AIM OF THE EXERCISE: Please give again every entry exactly as it appears, setting aside the pictures.

DATA UNDER STUDY:

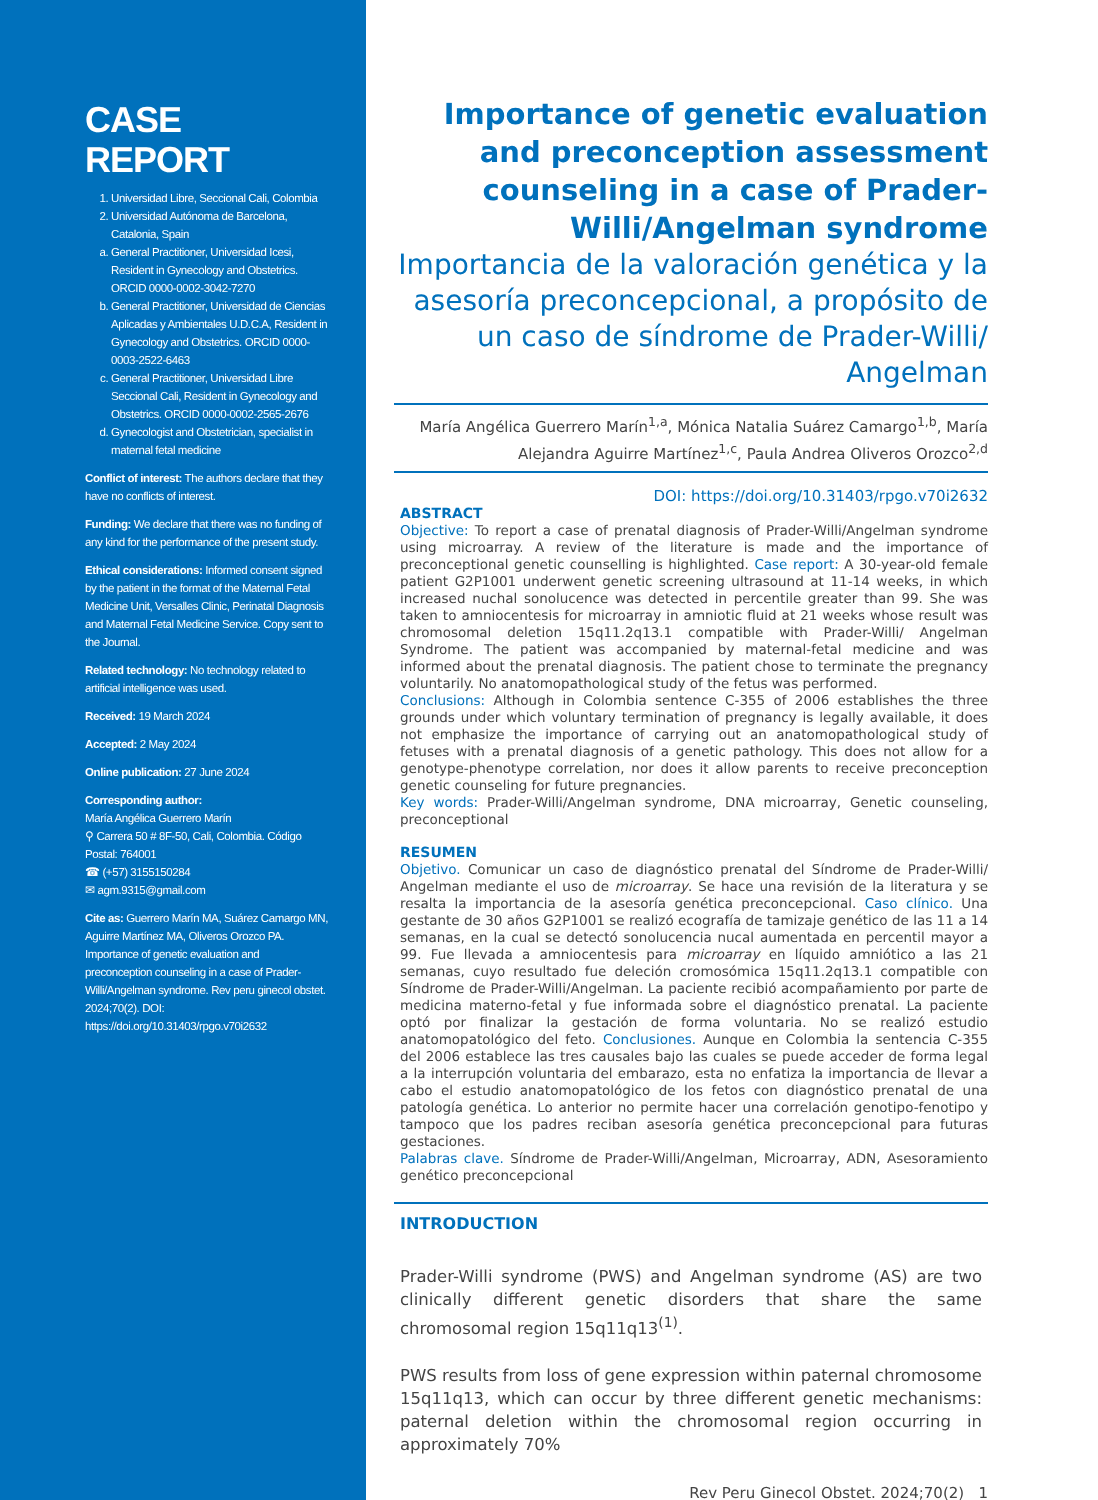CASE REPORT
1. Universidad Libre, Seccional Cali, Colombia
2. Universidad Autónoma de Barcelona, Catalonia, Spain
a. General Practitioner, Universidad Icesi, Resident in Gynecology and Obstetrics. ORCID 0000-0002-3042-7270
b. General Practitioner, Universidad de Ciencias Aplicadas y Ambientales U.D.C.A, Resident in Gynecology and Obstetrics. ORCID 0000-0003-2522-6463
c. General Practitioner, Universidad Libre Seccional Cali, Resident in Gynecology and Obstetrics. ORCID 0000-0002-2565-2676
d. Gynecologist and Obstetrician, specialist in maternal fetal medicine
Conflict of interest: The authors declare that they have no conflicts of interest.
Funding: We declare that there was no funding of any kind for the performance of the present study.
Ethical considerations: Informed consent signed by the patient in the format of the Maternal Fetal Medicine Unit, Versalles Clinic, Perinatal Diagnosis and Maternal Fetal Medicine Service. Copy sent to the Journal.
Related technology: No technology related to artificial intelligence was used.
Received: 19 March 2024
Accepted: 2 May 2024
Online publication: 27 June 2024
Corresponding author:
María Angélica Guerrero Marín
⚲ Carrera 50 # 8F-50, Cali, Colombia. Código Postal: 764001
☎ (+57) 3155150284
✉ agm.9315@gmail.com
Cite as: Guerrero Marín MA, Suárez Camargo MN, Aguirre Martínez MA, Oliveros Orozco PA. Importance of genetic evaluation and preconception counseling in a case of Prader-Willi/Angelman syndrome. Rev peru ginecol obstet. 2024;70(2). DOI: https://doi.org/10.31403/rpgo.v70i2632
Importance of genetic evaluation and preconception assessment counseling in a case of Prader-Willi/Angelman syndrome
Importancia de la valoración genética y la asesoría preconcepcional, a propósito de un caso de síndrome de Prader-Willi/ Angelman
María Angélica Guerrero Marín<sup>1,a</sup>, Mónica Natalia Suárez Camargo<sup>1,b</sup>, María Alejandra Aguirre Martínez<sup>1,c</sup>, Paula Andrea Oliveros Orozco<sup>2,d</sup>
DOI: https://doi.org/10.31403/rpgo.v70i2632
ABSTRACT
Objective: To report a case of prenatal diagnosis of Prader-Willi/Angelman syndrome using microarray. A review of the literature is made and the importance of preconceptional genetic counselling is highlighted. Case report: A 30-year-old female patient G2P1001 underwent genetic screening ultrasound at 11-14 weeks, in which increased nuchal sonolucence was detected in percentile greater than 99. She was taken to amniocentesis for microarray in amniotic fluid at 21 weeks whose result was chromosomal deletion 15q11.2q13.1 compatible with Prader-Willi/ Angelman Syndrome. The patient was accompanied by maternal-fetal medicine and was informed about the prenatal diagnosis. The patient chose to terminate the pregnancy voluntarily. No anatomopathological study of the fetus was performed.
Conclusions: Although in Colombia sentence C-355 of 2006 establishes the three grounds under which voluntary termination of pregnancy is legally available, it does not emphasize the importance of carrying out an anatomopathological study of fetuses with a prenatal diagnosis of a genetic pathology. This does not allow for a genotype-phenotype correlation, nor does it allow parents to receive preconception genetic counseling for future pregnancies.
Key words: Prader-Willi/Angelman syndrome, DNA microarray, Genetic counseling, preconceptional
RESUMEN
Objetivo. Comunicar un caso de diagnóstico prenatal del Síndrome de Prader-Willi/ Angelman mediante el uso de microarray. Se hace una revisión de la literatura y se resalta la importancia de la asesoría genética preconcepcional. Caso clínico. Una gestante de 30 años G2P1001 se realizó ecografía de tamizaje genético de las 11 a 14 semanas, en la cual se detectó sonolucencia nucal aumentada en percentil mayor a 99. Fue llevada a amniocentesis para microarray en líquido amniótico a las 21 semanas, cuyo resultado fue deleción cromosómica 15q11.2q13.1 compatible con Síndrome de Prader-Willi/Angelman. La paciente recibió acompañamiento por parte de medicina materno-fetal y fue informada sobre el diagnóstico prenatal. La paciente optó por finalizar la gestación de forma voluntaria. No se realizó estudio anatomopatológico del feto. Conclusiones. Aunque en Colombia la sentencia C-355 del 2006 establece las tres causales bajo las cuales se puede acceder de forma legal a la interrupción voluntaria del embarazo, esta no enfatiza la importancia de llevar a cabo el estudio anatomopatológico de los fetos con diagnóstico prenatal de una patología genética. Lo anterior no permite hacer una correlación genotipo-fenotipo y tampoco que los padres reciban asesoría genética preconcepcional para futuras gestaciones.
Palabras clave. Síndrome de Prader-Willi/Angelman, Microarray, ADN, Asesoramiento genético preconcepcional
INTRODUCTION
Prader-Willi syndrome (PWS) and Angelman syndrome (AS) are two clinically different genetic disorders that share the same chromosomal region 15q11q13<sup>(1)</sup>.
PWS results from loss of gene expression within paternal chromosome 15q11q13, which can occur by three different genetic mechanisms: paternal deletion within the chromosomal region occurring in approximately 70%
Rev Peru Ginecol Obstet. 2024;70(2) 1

SOLVED EXERCISE:
CASE REPORT
1. Universidad Libre, Seccional Cali, Colombia
2. Universidad Autónoma de Barcelona, Catalonia, Spain
a. General Practitioner, Universidad Icesi, Resident in Gynecology and Obstetrics. ORCID 0000-0002-3042-7270
b. General Practitioner, Universidad de Ciencias Aplicadas y Ambientales U.D.C.A, Resident in Gynecology and Obstetrics. ORCID 0000-0003-2522-6463
c. General Practitioner, Universidad Libre Seccional Cali, Resident in Gynecology and Obstetrics. ORCID 0000-0002-2565-2676
d. Gynecologist and Obstetrician, specialist in maternal fetal medicine
Conflict of interest: The authors declare that they have no conflicts of interest.
Funding: We declare that there was no funding of any kind for the performance of the present study.
Ethical considerations: Informed consent signed by the patient in the format of the Maternal Fetal Medicine Unit, Versalles Clinic, Perinatal Diagnosis and Maternal Fetal Medicine Service. Copy sent to the Journal.
Related technology: No technology related to artificial intelligence was used.
Received: 19 March 2024
Accepted: 2 May 2024
Online publication: 27 June 2024
Corresponding author:
María Angélica Guerrero Marín
⚲ Carrera 50 # 8F-50, Cali, Colombia. Código Postal: 764001
☎ (+57) 3155150284
✉ agm.9315@gmail.com
Cite as: Guerrero Marín MA, Suárez Camargo MN, Aguirre Martínez MA, Oliveros Orozco PA. Importance of genetic evaluation and preconception counseling in a case of Prader-Willi/Angelman syndrome. Rev peru ginecol obstet. 2024;70(2). DOI: https://doi.org/10.31403/rpgo.v70i2632
Importance of genetic evaluation and preconception assessment counseling in a case of Prader-Willi/Angelman syndrome
Importancia de la valoración genética y la asesoría preconcepcional, a propósito de un caso de síndrome de Prader-Willi/ Angelman
María Angélica Guerrero Marín<sup>1,a</sup>, Mónica Natalia Suárez Camargo<sup>1,b</sup>, María Alejandra Aguirre Martínez<sup>1,c</sup>, Paula Andrea Oliveros Orozco<sup>2,d</sup>
DOI: https://doi.org/10.31403/rpgo.v70i2632
ABSTRACT
Objective: To report a case of prenatal diagnosis of Prader-Willi/Angelman syndrome using microarray. A review of the literature is made and the importance of preconceptional genetic counselling is highlighted. Case report: A 30-year-old female patient G2P1001 underwent genetic screening ultrasound at 11-14 weeks, in which increased nuchal sonolucence was detected in percentile greater than 99. She was taken to amniocentesis for microarray in amniotic fluid at 21 weeks whose result was chromosomal deletion 15q11.2q13.1 compatible with Prader-Willi/ Angelman Syndrome. The patient was accompanied by maternal-fetal medicine and was informed about the prenatal diagnosis. The patient chose to terminate the pregnancy voluntarily. No anatomopathological study of the fetus was performed.
Conclusions: Although in Colombia sentence C-355 of 2006 establishes the three grounds under which voluntary termination of pregnancy is legally available, it does not emphasize the importance of carrying out an anatomopathological study of fetuses with a prenatal diagnosis of a genetic pathology. This does not allow for a genotype-phenotype correlation, nor does it allow parents to receive preconception genetic counseling for future pregnancies.
Key words: Prader-Willi/Angelman syndrome, DNA microarray, Genetic counseling, preconceptional
RESUMEN
Objetivo. Comunicar un caso de diagnóstico prenatal del Síndrome de Prader-Willi/ Angelman mediante el uso de microarray. Se hace una revisión de la literatura y se resalta la importancia de la asesoría genética preconcepcional. Caso clínico. Una gestante de 30 años G2P1001 se realizó ecografía de tamizaje genético de las 11 a 14 semanas, en la cual se detectó sonolucencia nucal aumentada en percentil mayor a 99. Fue llevada a amniocentesis para microarray en líquido amniótico a las 21 semanas, cuyo resultado fue deleción cromosómica 15q11.2q13.1 compatible con Síndrome de Prader-Willi/Angelman. La paciente recibió acompañamiento por parte de medicina materno-fetal y fue informada sobre el diagnóstico prenatal. La paciente optó por finalizar la gestación de forma voluntaria. No se realizó estudio anatomopatológico del feto. Conclusiones. Aunque en Colombia la sentencia C-355 del 2006 establece las tres causales bajo las cuales se puede acceder de forma legal a la interrupción voluntaria del embarazo, esta no enfatiza la importancia de llevar a cabo el estudio anatomopatológico de los fetos con diagnóstico prenatal de una patología genética. Lo anterior no permite hacer una correlación genotipo-fenotipo y tampoco que los padres reciban asesoría genética preconcepcional para futuras gestaciones.
Palabras clave. Síndrome de Prader-Willi/Angelman, Microarray, ADN, Asesoramiento genético preconcepcional
INTRODUCTION
Prader-Willi syndrome (PWS) and Angelman syndrome (AS) are two clinically different genetic disorders that share the same chromosomal region 15q11q13<sup>(1)</sup>.
PWS results from loss of gene expression within paternal chromosome 15q11q13, which can occur by three different genetic mechanisms: paternal deletion within the chromosomal region occurring in approximately 70%
Rev Peru Ginecol Obstet. 2024;70(2) 1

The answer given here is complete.